(Image comparison data)
◇ ◇ ◇
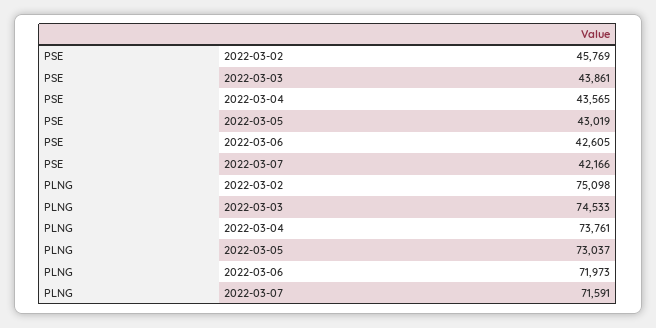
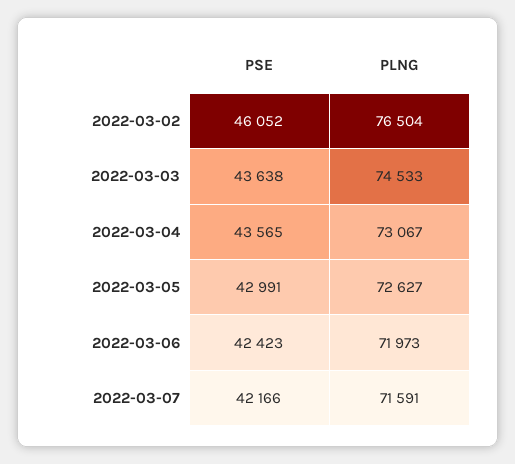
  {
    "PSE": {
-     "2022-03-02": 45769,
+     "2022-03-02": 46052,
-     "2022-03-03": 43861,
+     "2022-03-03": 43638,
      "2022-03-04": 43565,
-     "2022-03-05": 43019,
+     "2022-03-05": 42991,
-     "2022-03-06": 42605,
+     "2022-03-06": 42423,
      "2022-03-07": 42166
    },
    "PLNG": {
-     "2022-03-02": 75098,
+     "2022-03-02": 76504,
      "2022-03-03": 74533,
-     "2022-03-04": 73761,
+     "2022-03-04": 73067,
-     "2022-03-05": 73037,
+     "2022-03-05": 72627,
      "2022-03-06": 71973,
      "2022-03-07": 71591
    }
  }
◇ ◇ ◇
■ **WHAT YOU HAVE TO DO**:
Exclude the pictures, then retype every record exactly.

■ **ANSWER FOR THE TASK**:
  {
    "PSE": {
-     "2022-03-02": 45769,
+     "2022-03-02": 46052,
-     "2022-03-03": 43861,
+     "2022-03-03": 43638,
      "2022-03-04": 43565,
-     "2022-03-05": 43019,
+     "2022-03-05": 42991,
-     "2022-03-06": 42605,
+     "2022-03-06": 42423,
      "2022-03-07": 42166
    },
    "PLNG": {
-     "2022-03-02": 75098,
+     "2022-03-02": 76504,
      "2022-03-03": 74533,
-     "2022-03-04": 73761,
+     "2022-03-04": 73067,
-     "2022-03-05": 73037,
+     "2022-03-05": 72627,
      "2022-03-06": 71973,
      "2022-03-07": 71591
    }
  }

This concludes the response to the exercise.